Reproduce word for word the part of the Patch Tuesday article starting with "For businesses running" and going on through "a known remedy.".

**Excerpt provided:**
* * *

Exploitation of vulnerabilities as an initial access vector nearly tripled year-over-year, according to Verizon’s 2024 Data Breach Investigations Report. Many of those exploits targeted flaws that already had patches available before the breach occurred.

For businesses running Windows environments, Microsoft’s Patch Tuesday is the primary delivery mechanism for those fixes. Missing a cycle does not just mean delayed software updates; it means carrying documented, publicly cataloged risk with a known remedy.

This article covers:

  • What Patch Tuesday is and how the monthly release schedule works
  • What categories of software get updated each cycle
  • How out-of-band emergency patches fit into the picture
  • What a practical monthly patch routine looks like for a small or mid-sized business

What Is Patch Tuesday?

Patch Tuesday is Microsoft’s formalized monthly release of security updates, bug fixes, and feature patches. It always falls on the second Tuesday of every month.

The name is informal industry shorthand. Microsoft’s official designation is Update Tuesday, but Patch Tuesday stuck and became the standard term across vendor advisories, IT documentation, and security news.

The predictable cadence is intentional. Batching updates into a defined monthly window gives IT teams and patch management programs a structured opportunity to review, test, and deploy rather than reacting to an unpredictable stream of individual releases. For a business owner or IT manager, that structure is what makes a repeatable update workflow possible.

If you want foundational context on what a software patch is and why updates matter, that is covered separately. This article focuses on Patch Tuesday specifically: how the monthly cycle works, what it delivers, and how your business should respond each month.

A Brief History of Patch Tuesday

Before October 2003, Microsoft issued patches on an ad-hoc basis. A fix would ship whenever it was ready, creating unpredictable maintenance burdens for IT teams responsible for keeping hundreds of Windows systems current. Planning update windows around an irregular release stream was nearly impossible.

* * *

**Supplied material:**
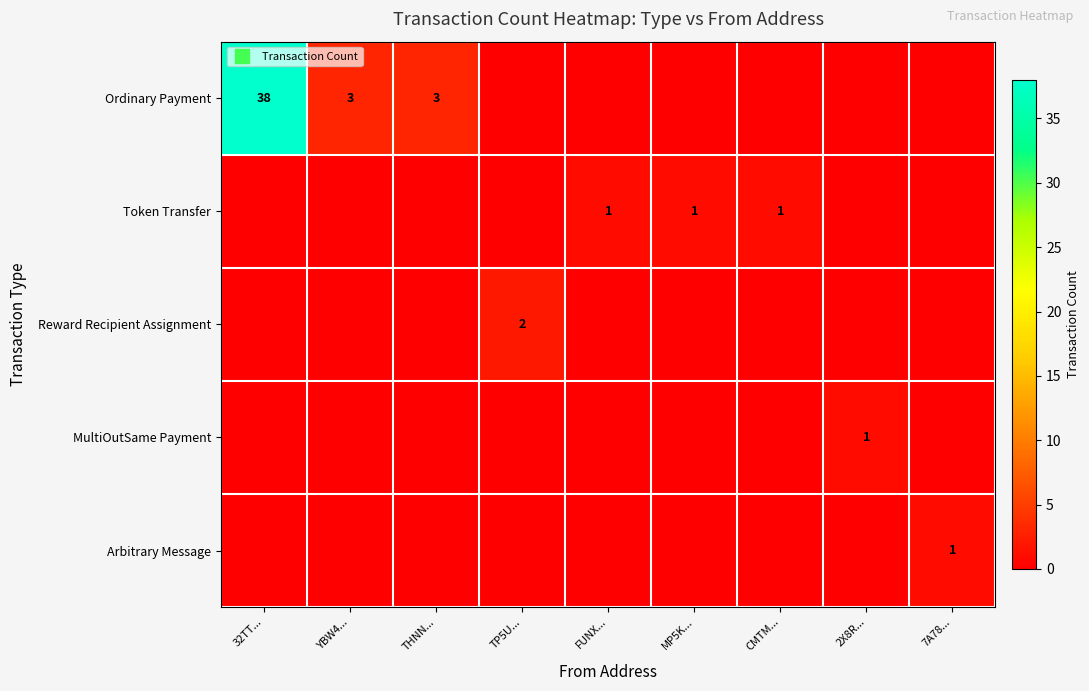

Count the number of data series in this chart.

5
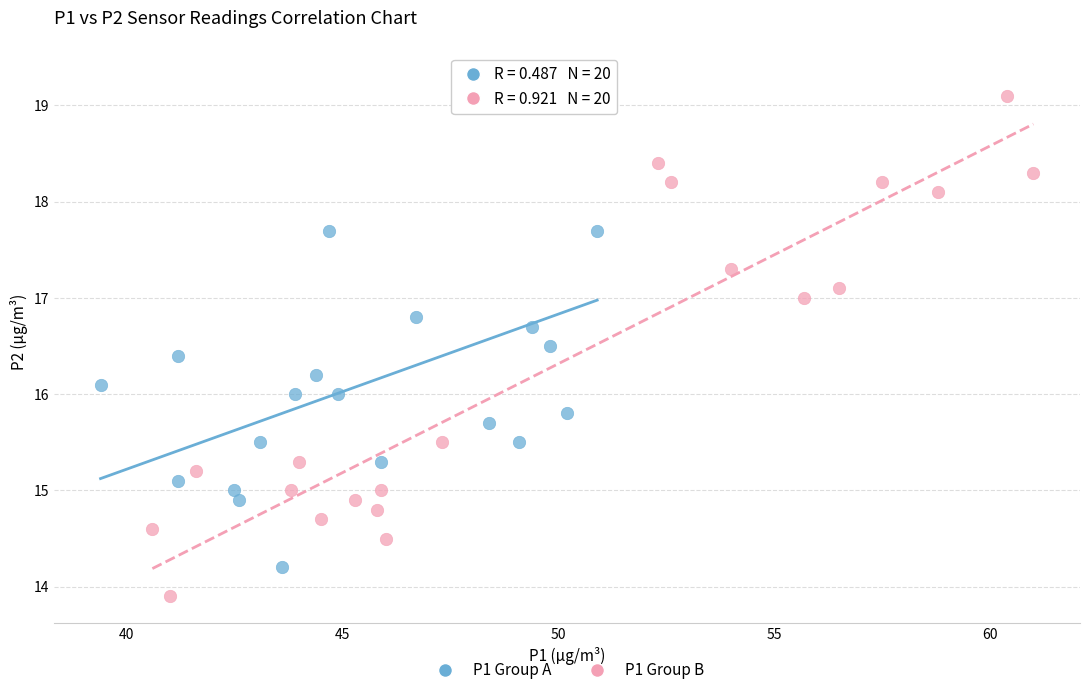

Which series contains the lowest Y value?

P1 Group B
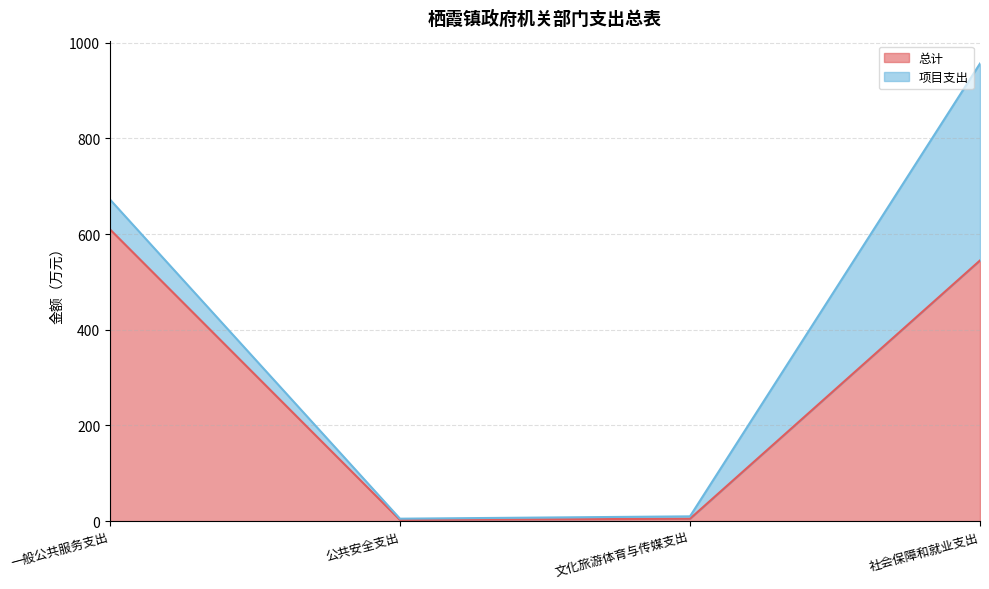

What is the average value?

290.6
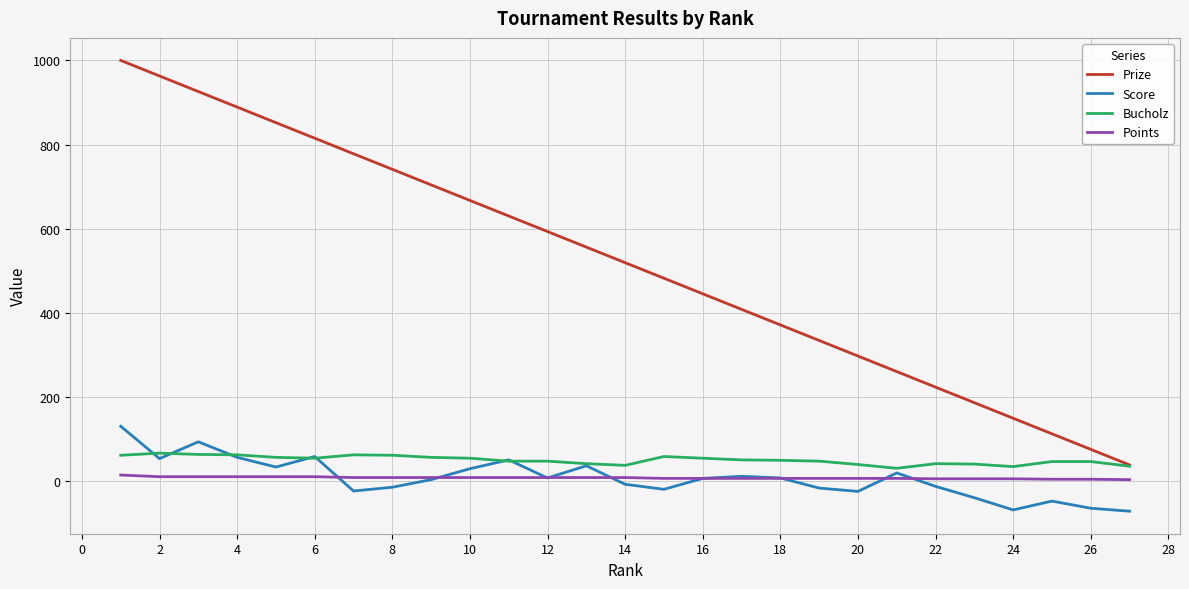

List the series in order of their peak value, highest first.

Prize, Score, Bucholz, Points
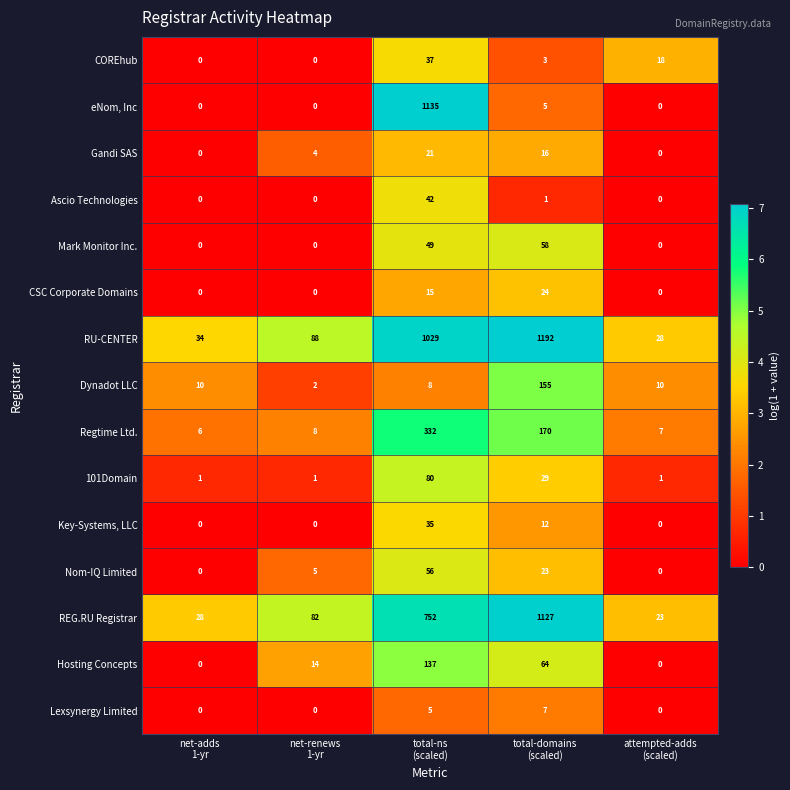

What is the sum of all CSC Corporate Domains values?

39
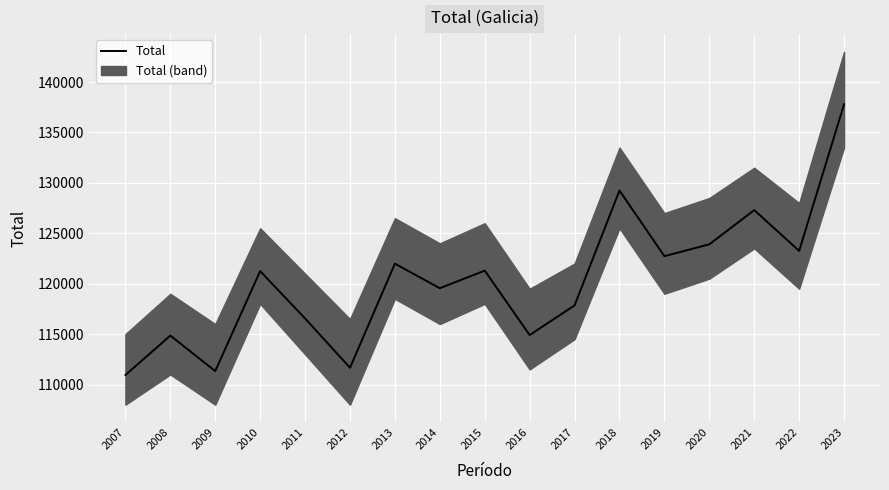

Which category has the lowest value across all series?

2007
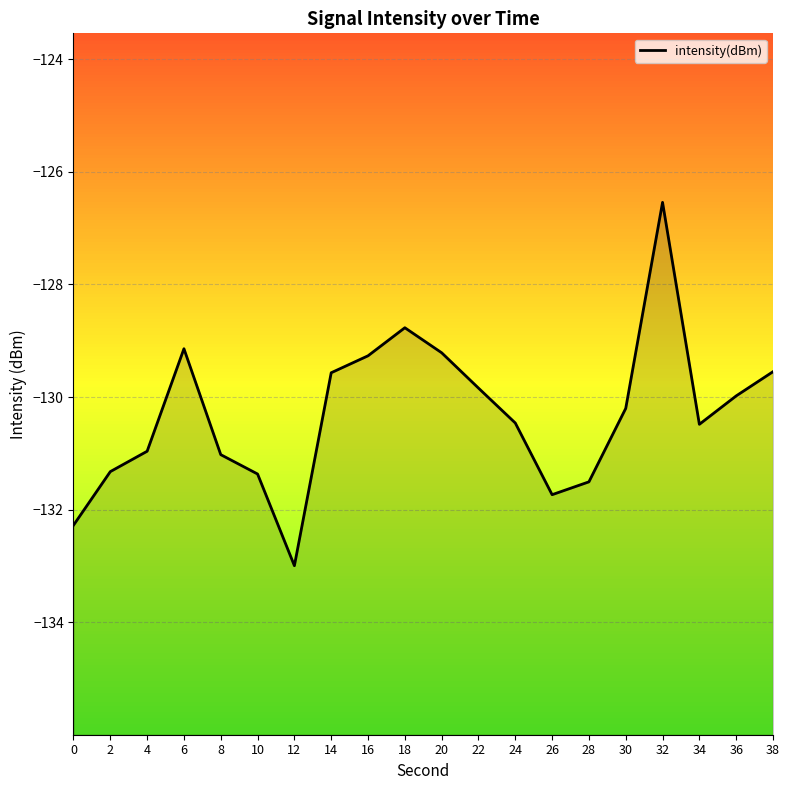

How many data points does each series have?

20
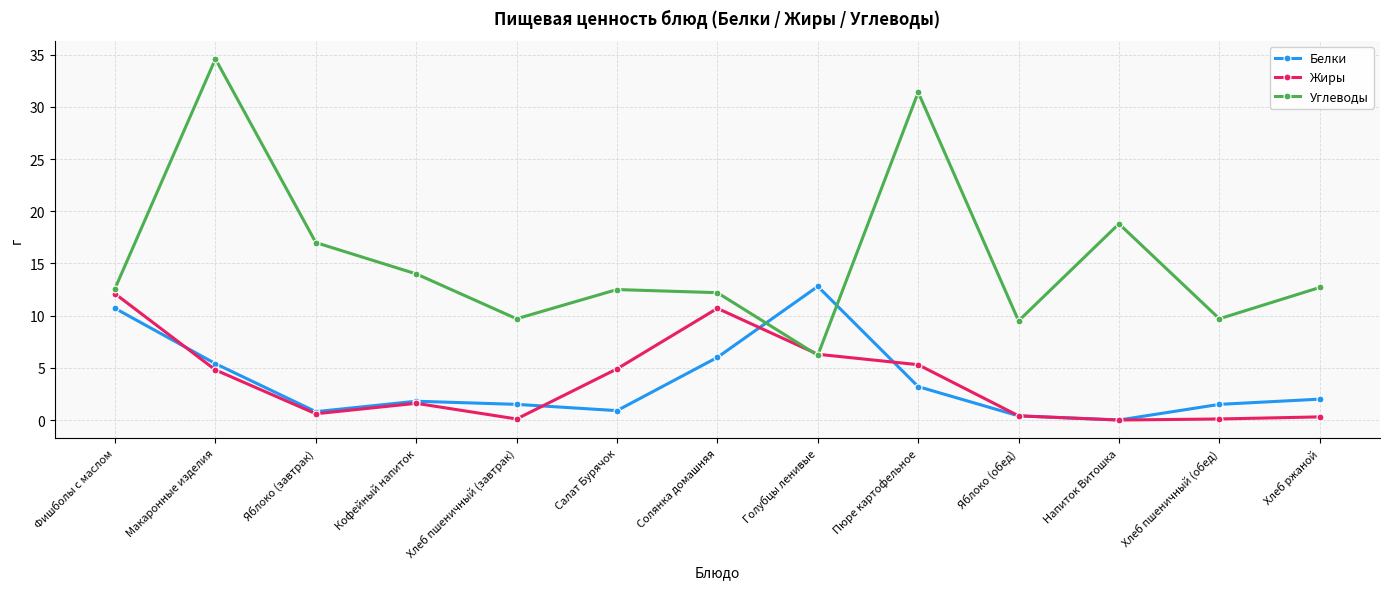

Count the number of data series in this chart.

3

* * *

**Response to the exercise:**
For businesses running Windows environments, Microsoft’s Patch Tuesday is the primary delivery mechanism for those fixes. Missing a cycle does not just mean delayed software updates; it means carrying documented, publicly cataloged risk with a known remedy.